7. When running GPG, Git uses the following command line:
`gpg --keyid-format=long --status-fd=1 --verify <tempfile with signature> -`
The code pipe-forks using Git's child_process infrastructure and pipes the
commit buffer to the child process' stdin and reads the machine parseable
status outputs from the child process' stdout (--status-fd=1).
8. The verify_signed_buffer then checks for the GPG string "\n[GNUPG:] GOODSIG "
to set the value of the return status to 1/true if the string exists.

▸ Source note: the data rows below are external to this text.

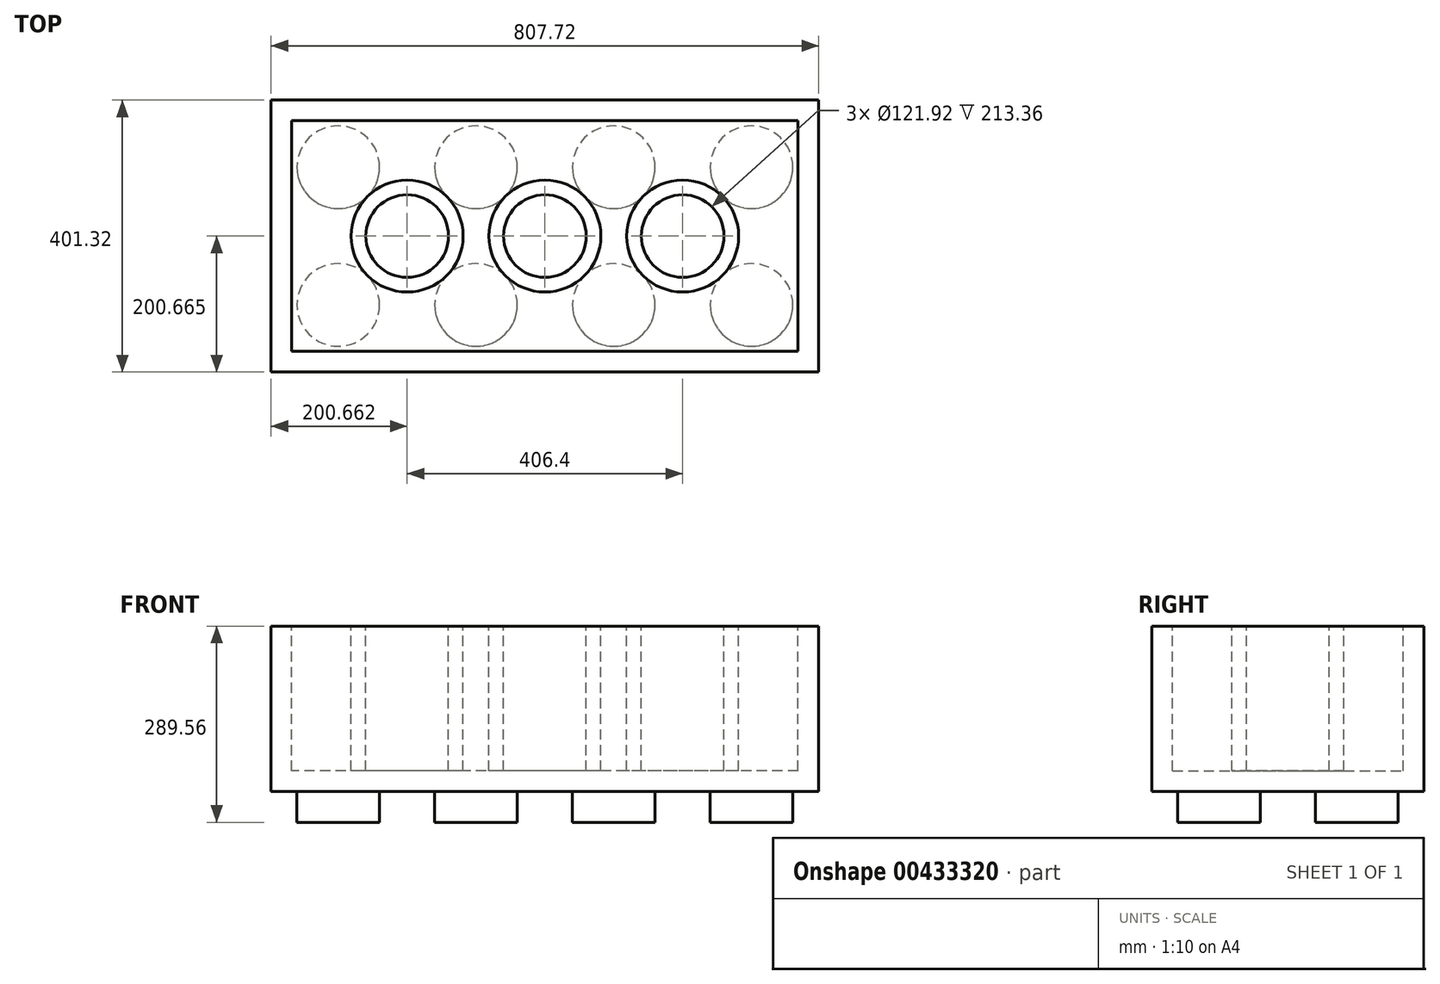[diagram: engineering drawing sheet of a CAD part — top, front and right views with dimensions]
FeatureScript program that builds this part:
annotation { "Feature Type Name" : "Feature", "Feature Type Description" : "" }
export const myFeature = defineFeature(function(context is Context, id is Id, definition is map)
    precondition{}
    {
        {
            var Q0;
            Q0=qCreatedBy(makeId("Top.planeOp"),FACE);
            var sketch = newSketch(context, id + "F0", { "sketchPlane" : qUnion([Q0])});
            skLineSegment(sketch, "E0.bottom", {"start": v(-378.63, 186) * mm, "end": v(429.1, 186) * mm});
            skLineSegment(sketch, "E0.top", {"start": v(-378.63, -215.32) * mm, "end": v(429.1, -215.32) * mm});
            skLineSegment(sketch, "E0.left", {"start": v(-378.63, 186) * mm, "end": v(-378.63, -215.32) * mm});
            skLineSegment(sketch, "E0.right", {"start": v(429.1, 186) * mm, "end": v(429.1, -215.32) * mm});
            skSolve(sketch);
        }
        {
            var Q0;
            Q0=makeQuery(id+"F0.imprint","IMPRINT",FACE,{"disambiguationData":[TD([[makeQuery(id+"F0.imprint","IMPRINT",EDGE,{"derivedFrom":sQuery(id+"F0.wireOp",EDGE,"E0.bottom")}),-1.0]])]});
            extrude(context, id + "F1", {"entities" : qUnion([Q0]), "oppositeDirection" : true, "depth" : 243.84 * mm});
        }
        {
            var Q0;
            Q0=makeQuery(id+"F1.opExtrude","CAP_FACE",FACE,{"disambiguationData":[OSD([sQuery(id+"F0.wireOp",EDGE,"E0.bottom"),sQuery(id+"F0.wireOp",EDGE,"E0.top"),sQuery(id+"F0.wireOp",EDGE,"E0.left"),sQuery(id+"F0.wireOp",EDGE,"E0.right")])],"isStart":false});
            var sketch = newSketch(context, id + "F2", { "sketchPlane" : qUnion([Q0])});
            skCircle(sketch, "E1", {"center": v(-279.57, 116.26) * mm, "radius": 60.96 * mm});
            skCircle(sketch, "E2.0.1.0", {"center": v(-279.57, -86.94) * mm, "radius": 60.96 * mm});
            skCircle(sketch, "E2.1.0.0", {"center": v(-76.37, 116.26) * mm, "radius": 60.96 * mm});
            skCircle(sketch, "E2.1.1.0", {"center": v(-76.37, -86.94) * mm, "radius": 60.96 * mm});
            skCircle(sketch, "E2.2.0.0", {"center": v(126.83, 116.26) * mm, "radius": 60.96 * mm});
            skCircle(sketch, "E2.2.1.0", {"center": v(126.83, -86.94) * mm, "radius": 60.96 * mm});
            skCircle(sketch, "E2.3.0.0", {"center": v(330.03, 116.26) * mm, "radius": 60.96 * mm});
            skCircle(sketch, "E2.3.1.0", {"center": v(330.03, -86.94) * mm, "radius": 60.96 * mm});
            skLineSegment(sketch, "E2.direction1", {"start": v(-279.57, 116.26) * mm, "end": v(-76.37, 116.26) * mm, "construction": true});
            skLineSegment(sketch, "E2.direction2", {"start": v(-279.57, 116.26) * mm, "end": v(-279.57, -86.94) * mm, "construction": true});
            skSolve(sketch);
        }
        {
            var Q0;
            Q0 = qSketchRegion(id + "F2", true);
            extrude(context, id + "F3", {"entities" : qUnion([Q0]), "operationType" : NewBodyOperationType.ADD, "depth" : 45.72 * mm});
        }
        {
            var Q0;
            Q0=makeQuery(id+"F1.opExtrude","CAP_FACE",FACE,{"disambiguationData":[OSD([sQuery(id+"F0.wireOp",EDGE,"E0.bottom"),sQuery(id+"F0.wireOp",EDGE,"E0.top"),sQuery(id+"F0.wireOp",EDGE,"E0.left"),sQuery(id+"F0.wireOp",EDGE,"E0.right")])],"isStart":true});
            var sketch = newSketch(context, id + "F4", { "sketchPlane" : qUnion([Q0])});
            skCircle(sketch, "E3", {"center": v(-177.97, -14.66) * mm, "radius": 82.55 * mm});
            skCircle(sketch, "E4", {"center": v(-177.97, -14.66) * mm, "radius": 60.96 * mm});
            skCircle(sketch, "E5.1.0.0", {"center": v(25.23, -14.66) * mm, "radius": 60.96 * mm});
            skCircle(sketch, "E5.1.0.1", {"center": v(25.23, -14.66) * mm, "radius": 82.55 * mm});
            skCircle(sketch, "E5.2.0.0", {"center": v(228.43, -14.66) * mm, "radius": 60.96 * mm});
            skCircle(sketch, "E5.2.0.1", {"center": v(228.43, -14.66) * mm, "radius": 82.55 * mm});
            skLineSegment(sketch, "E5.direction1", {"start": v(-177.97, -14.66) * mm, "end": v(25.23, -14.66) * mm, "construction": true});
            skSolve(sketch);
        }
        {
            var Q0;
            Q0=makeQuery(id+"F4.imprint","IMPRINT",FACE,{"disambiguationData":[TD([[makeQuery(id+"F4.imprint","IMPRINT",EDGE,{"derivedFrom":sQuery(id+"F4.wireOp",EDGE,"E3")}),-1.0]])]});
            var sketch = newSketch(context, id + "F5", { "sketchPlane" : qUnion([Q0])});
            skLineSegment(sketch, "E6.bottom", {"start": v(-348.15, 155.52) * mm, "end": v(398.61, 155.52) * mm});
            skLineSegment(sketch, "E6.top", {"start": v(-348.15, -184.84) * mm, "end": v(398.61, -184.84) * mm});
            skLineSegment(sketch, "E6.left", {"start": v(-348.15, 155.52) * mm, "end": v(-348.15, -184.84) * mm});
            skLineSegment(sketch, "E6.right", {"start": v(398.61, 155.52) * mm, "end": v(398.61, -184.84) * mm});
            skSolve(sketch);
        }
        {
            var Q0;
            Q0 = qSketchRegion(id + "F5", true);
            extrude(context, id + "F6", {"entities" : qUnion([Q0]), "operationType" : NewBodyOperationType.ADD, "oppositeDirection" : true, "depth" : 213.36 * mm});
        }
        {
            var Q0;
            Q0=makeQuery(id+"F4.imprint","IMPRINT",FACE,{"disambiguationData":[TD([[makeQuery(id+"F4.imprint","IMPRINT",EDGE,{"derivedFrom":sQuery(id+"F4.wireOp",EDGE,"E3")}),-1.0]])]});
            var sketch = newSketch(context, id + "F7", { "sketchPlane" : qUnion([Q0])});
            skLineSegment(sketch, "E7.bottom", {"start": v(398.61, -184.84) * mm, "end": v(-348.15, -184.84) * mm});
            skLineSegment(sketch, "E7.top", {"start": v(398.61, 155.52) * mm, "end": v(-348.15, 155.52) * mm});
            skLineSegment(sketch, "E7.left", {"start": v(398.61, -184.84) * mm, "end": v(398.61, 155.52) * mm});
            skLineSegment(sketch, "E7.right", {"start": v(-348.15, -184.84) * mm, "end": v(-348.15, 155.52) * mm});
            skSolve(sketch);
        }
        {
            var Q0;
            Q0=makeQuery(id+"F7.imprint","IMPRINT",FACE,{"disambiguationData":[TD([[makeQuery(id+"F7.imprint","IMPRINT",EDGE,{"derivedFrom":sQuery(id+"F7.wireOp",EDGE,"E7.bottom")}),-1.0]])]});
            var Q1;
            Q1=makeQuery(id+"F4.imprint","IMPRINT",FACE,{"disambiguationData":[TD([[makeQuery(id+"F4.imprint","IMPRINT",EDGE,{"derivedFrom":sQuery(id+"F4.wireOp",EDGE,"E5.2.0.0")}),1.0]])]});
            var Q2;
            Q2=makeQuery(id+"F4.imprint","IMPRINT",FACE,{"disambiguationData":[TD([[makeQuery(id+"F4.imprint","IMPRINT",EDGE,{"derivedFrom":sQuery(id+"F4.wireOp",EDGE,"E4")}),1.0]])]});
            var Q3;
            Q3=makeQuery(id+"F4.imprint","IMPRINT",FACE,{"disambiguationData":[TD([[makeQuery(id+"F4.imprint","IMPRINT",EDGE,{"derivedFrom":sQuery(id+"F4.wireOp",EDGE,"E5.1.0.0")}),1.0]])]});
            extrude(context, id + "F8", {"entities" : qUnion([Q0, Q1, Q2, Q3]), "operationType" : NewBodyOperationType.REMOVE, "oppositeDirection" : true, "depth" : 213.36 * mm});
        }
    });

9. The check_signature finishes by calling parse_gpg_output to parse the status
output into a signature status result character (e.g. 'U', 'E', 'N') that
mean different things. The meaning is listed in gpg-interface.c around line
97. It also parses out the signature verification lines that show the
creator and the date and the status so that they can be output to the log if
needed.
A. The stack unwinds back to commit.c
#### Tags
0. Tag verification starts in tag.c in the gpg_verify_tag function.
1. It first reads the oid_object_info to make sure the object is a tag before
reading the object file into memory (tag.c around line 47).
2. It then runs run_gpg_verify which first calls parse_signature which searches
for the GPG/GPGSM signature begin strings (e.g. "-----BEGIN PGP SIGNATURE-----")
and extracts the signature up to the first empty line after the signature
begin string.
3. Then the run_gpg_verify calls the check_signature function passing the
tag contents buffer and the signature buffer (tag.c line 29). This is the
main entry point into the GPG infrastructure code in gpg-interface.c.
4. The execution then follows steps 3-9 in the Commit section above.
5. The stack unwinds back to tag.c where the last thing that happens is
printing the signature check status if that was asked for.